In fact, only 2 bits are used! The private _bits member can have 4 states:

0b00: Unlocked.
0b01: Locked.
0b10: Unlocked and has parked threads.
0b11: Locked and has parked threads.

PyMutex_Lock() can lock with a single atomic compare-exchange operation in the uncontended case using a static inline function:

PyAPI_FUNC(void) PyMutex_Lock(PyMutex *m);

static inline void
_PyMutex_Lock(PyMutex *m)
{
    uint8_t expected = _Py_UNLOCKED;
    if (!_Py_atomic_compare_exchange_uint8(&m->_bits, &expected, _Py_LOCKED)) {
        PyMutex_Lock(m);
    }
}
#define PyMutex_Lock _PyMutex_Lock

Otherwise, it calls PyMutex_Lock() function to acquire the lock.

Flags

The internal PyMutex_LockFlags() function accepts flags:

_Py_LOCK_DONT_DETACH: Do not detach/release the GIL when waiting on the lock.
_PY_LOCK_DETACH: Detach/release the GIL while waiting on the lock.
_PY_LOCK_HANDLE_SIGNALS: Handle signals if interrupted while waiting on the lock.
_PY_FAIL_IF_INTERRUPTED: Fail if interrupted by a signal while waiting on the lock.
_PY_LOCK_PYTHONLOCK: Locking & unlocking this lock requires attached thread state. If locking returns PY_LOCK_FAILURE, a Python exception may be raised. (Intended for use with _PY_LOCK_HANDLE_SIGNALS and _PY_LOCK_DETACH.)
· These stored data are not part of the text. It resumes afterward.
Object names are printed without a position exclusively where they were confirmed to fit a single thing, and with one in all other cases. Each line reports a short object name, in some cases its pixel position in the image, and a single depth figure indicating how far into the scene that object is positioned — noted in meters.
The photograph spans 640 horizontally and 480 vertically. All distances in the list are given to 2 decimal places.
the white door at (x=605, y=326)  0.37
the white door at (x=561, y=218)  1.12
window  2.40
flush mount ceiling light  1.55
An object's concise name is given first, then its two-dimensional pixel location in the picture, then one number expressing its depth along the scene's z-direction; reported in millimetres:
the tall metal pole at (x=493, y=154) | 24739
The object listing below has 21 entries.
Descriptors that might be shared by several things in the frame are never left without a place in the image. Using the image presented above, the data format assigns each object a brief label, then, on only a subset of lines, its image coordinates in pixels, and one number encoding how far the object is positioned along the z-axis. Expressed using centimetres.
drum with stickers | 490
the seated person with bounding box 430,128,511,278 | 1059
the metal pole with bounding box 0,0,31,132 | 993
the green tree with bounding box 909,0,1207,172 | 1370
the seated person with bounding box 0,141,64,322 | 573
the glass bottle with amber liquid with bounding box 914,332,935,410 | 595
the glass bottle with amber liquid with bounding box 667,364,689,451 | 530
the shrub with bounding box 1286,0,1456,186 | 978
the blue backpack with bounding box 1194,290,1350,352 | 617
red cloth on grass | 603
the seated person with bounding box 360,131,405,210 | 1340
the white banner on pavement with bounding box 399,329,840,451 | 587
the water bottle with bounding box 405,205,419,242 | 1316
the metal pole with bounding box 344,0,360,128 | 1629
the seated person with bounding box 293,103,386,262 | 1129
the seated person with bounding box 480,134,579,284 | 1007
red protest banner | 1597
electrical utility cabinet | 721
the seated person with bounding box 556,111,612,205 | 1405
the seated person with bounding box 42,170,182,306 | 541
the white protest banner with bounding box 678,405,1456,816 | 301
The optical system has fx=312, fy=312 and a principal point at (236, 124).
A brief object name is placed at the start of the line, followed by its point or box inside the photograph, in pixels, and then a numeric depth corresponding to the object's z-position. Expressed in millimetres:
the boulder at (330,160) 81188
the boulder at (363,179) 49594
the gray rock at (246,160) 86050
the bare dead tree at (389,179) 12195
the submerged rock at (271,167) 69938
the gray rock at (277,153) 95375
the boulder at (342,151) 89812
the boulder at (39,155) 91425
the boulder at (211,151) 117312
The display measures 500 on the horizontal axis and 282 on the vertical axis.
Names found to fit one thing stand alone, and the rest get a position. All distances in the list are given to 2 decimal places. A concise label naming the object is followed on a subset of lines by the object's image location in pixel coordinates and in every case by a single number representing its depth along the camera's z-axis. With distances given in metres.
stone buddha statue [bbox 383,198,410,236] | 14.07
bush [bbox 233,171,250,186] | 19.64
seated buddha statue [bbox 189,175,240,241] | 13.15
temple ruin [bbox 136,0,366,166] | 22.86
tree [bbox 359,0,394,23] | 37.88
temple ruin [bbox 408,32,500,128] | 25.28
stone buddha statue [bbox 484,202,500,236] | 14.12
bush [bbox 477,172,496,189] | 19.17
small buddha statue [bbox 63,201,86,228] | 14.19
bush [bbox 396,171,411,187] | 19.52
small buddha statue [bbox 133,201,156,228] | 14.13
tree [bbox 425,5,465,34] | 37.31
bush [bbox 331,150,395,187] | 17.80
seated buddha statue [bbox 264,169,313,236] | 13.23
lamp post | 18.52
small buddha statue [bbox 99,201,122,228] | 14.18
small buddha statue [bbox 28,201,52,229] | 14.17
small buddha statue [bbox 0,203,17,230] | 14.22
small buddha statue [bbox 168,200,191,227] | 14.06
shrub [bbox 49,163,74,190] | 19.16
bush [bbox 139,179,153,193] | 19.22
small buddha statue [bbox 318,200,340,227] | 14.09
The PyMutex_Lock() function uses _PY_LOCK_DETACH flag by default.

Performance

The Tools/lockbench/lockbench.py benchmark compares PyMutex with the existing PyThread_type_lock.

Uncontended acquisition + release:

Linux (x86-64): PyMutex 11 ns (4x faster), PyThread_type_lock 44 ns
macOS (arm64): PyMutex 13 ns (1.4x faster), PyThread_type_lock 18 ns
Windows (x86-64): PyMutex 13 ns (2.9x faster), PyThread_type_lock 38 ns

Critical section

In practice, the PyMutex should not be used directly, it's better to use the critical section API instead: see Py_BEGIN_CRITICAL_SECTION(obj) documentation.

Critical sections avoid deadlocks by implicitly suspending active critical sections, hence, they do not provide exclusive access such as provided by traditional locks like PyMutex. When a critical section is started, the per-object lock for the object is acquired. If the code executed inside the critical section calls C-API functions then it can suspend the critical section thereby releasing the per-object lock, so other threads can acquire the per-object lock for the same object.